__Extract to read__.
________

* [PATCH] libxl/remus: fix the return value of the checkpoint callback
@ 2015-07-15 10:32 Yang Hongyang
2015-07-15 12:13 ` Ian Campbell
0 siblings, 1 reply; 10+ messages in thread
From: Yang Hongyang @ 2015-07-15 10:32 UTC (permalink / raw)
To: xen-devel; +Cc: Wei Liu, Yang Hongyang, Ian Jackson, Ian Campbell
In checkpoint callback, we wait for the interval and then start
another checkpoint, so the ERROR_TIMEDOUT should be intended
and should not treat as error.
This patch is based on
[PATCH v8 --for 4.6 COLO 00/25] COarse-grain LOck-stepping Virtual Machines for Non-stop Service
Signed-off-by: Yang Hongyang <yanghy@cn.fujitsu.com>
CC: Ian Jackson <Ian.Jackson@eu.citrix.com>
CC: Ian Campbell <Ian.Campbell@citrix.com>
CC: Wei Liu <wei.liu2@citrix.com>
---
tools/libxl/libxl_remus.c | 11 +++++++----
1 file changed, 7 insertions(+), 4 deletions(-)
diff --git a/tools/libxl/libxl_remus.c b/tools/libxl/libxl_remus.c
index 46dcc3c..ffc92a7 100644
--- a/tools/libxl/libxl_remus.c
+++ b/tools/libxl/libxl_remus.c
@@ -355,11 +355,14 @@ static void remus_next_checkpoint(libxl__egc *egc, libxl__ev_time *ev,
* (xc_domain_save.c). in order to continue executing the infinite loop
* (suspend, checkpoint, resume) in xc_domain_save().
*/
-
- if (rc)
+ if (rc == ERROR_TIMEDOUT) {
+ /* This is intended, we set the timeout and start another checkpoint */
+ libxl__xc_domain_saverestore_async_callback_done(egc, &dss->sws.shs, 1);
+ } else {
dss->rc = rc;
-
- libxl__xc_domain_saverestore_async_callback_done(egc, &dss->sws.shs, !rc);
+ libxl__xc_domain_saverestore_async_callback_done(egc,
+ &dss->sws.shs, !rc);
+ }
}
/*---------------------- remus callbacks (restore) -----------------------*/
--
1.9.1
^ permalink raw reply related [flat|nested] 10+ messages in thread
* Re: [PATCH] libxl/remus: fix the return value of the checkpoint callback
2015-07-15 10:32 [PATCH] libxl/remus: fix the return value of the checkpoint callback Yang Hongyang
@ 2015-07-15 12:13 ` Ian Campbell
2015-07-15 12:30 ` Yang Hongyang
` (2 more replies)
0 siblings, 3 replies; 10+ messages in thread
From: Ian Campbell @ 2015-07-15 12:13 UTC (permalink / raw)

________

__Extracted information__.
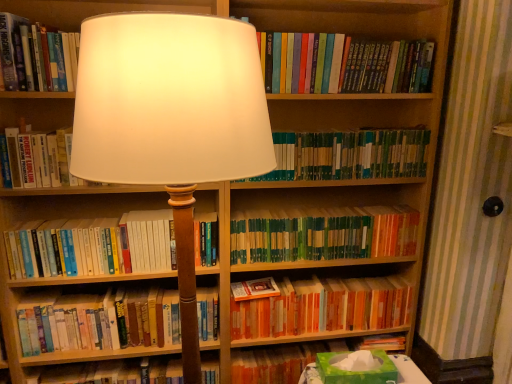
Question: Is hardcover book at center, the 8th book viewed from the top, surrounding hardcover books at upper center, acting as the 8th book starting from the bottom?

Choices:
 (A) no
 (B) yes

Answer: (A)

Question: Is hardcover book at center, the 1th book when ordered from bottom to top, positioned before hardcover books at upper center, acting as the first book starting from the top?

Choices:
 (A) no
 (B) yes

Answer: (A)

Question: Considering the relative positions of hardcover book at center, the 1th book when ordered from bottom to top, and hardcover books at upper center, acting as the first book starting from the top, in the image provided, is hardcover book at center, the 1th book when ordered from bottom to top, behind hardcover books at upper center, acting as the first book starting from the top,?

Choices:
 (A) no
 (B) yes

Answer: (B)

Question: Is hardcover book at center, the 1th book when ordered from bottom to top, at the right side of hardcover books at upper center, acting as the first book starting from the top?

Choices:
 (A) no
 (B) yes

Answer: (A)

Question: From a real-world perspective, is hardcover book at center, the 1th book when ordered from bottom to top, over hardcover books at upper center, acting as the first book starting from the top?

Choices:
 (A) no
 (B) yes

Answer: (A)

Question: Is there a large distance between hardcover book at center, the 8th book viewed from the top, and hardcover books at upper center, acting as the first book starting from the top?

Choices:
 (A) yes
 (B) no

Answer: (A)

Question: Is hardcover book at center, the 8th book viewed from the top, located within hardcover books at upper center, acting as the 8th book starting from the bottom?

Choices:
 (A) yes
 (B) no

Answer: (B)

Question: Does hardcover books at upper center, acting as the first book starting from the top, have a lesser width compared to hardcover book at center, the 8th book viewed from the top?

Choices:
 (A) no
 (B) yes

Answer: (B)

Question: Is the depth of hardcover books at upper center, acting as the first book starting from the top, less than that of hardcover book at center, the 8th book viewed from the top?

Choices:
 (A) no
 (B) yes

Answer: (B)

Question: Would you say hardcover books at upper center, acting as the first book starting from the top, is outside hardcover book at center, the 1th book when ordered from bottom to top?

Choices:
 (A) yes
 (B) no

Answer: (A)

Question: Is hardcover books at upper center, acting as the first book starting from the top, bigger than hardcover book at center, the 8th book viewed from the top?

Choices:
 (A) no
 (B) yes

Answer: (A)

Question: From a real-world perspective, is hardcover books at upper center, acting as the first book starting from the top, under hardcover book at center, the 8th book viewed from the top?

Choices:
 (A) no
 (B) yes

Answer: (A)

Question: Can you confirm if matte white lampshade at center is smaller than green matte bookshelf at center, the fifth book when ordered from top to bottom?

Choices:
 (A) yes
 (B) no

Answer: (B)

________

__To do__.
Answer these from the libxl/remus patch thread:
(a) Which error value does the patch say should not be treated as an error?
(b) How many insertions and deletions does the patch make?
(c) At what time and date (UTC) did Ian Campbell reply?

__Task response__.
(a) ERROR_TIMEDOUT
(b) 7 insertions and 4 deletions
(c) 12:13 UTC on 2015-07-15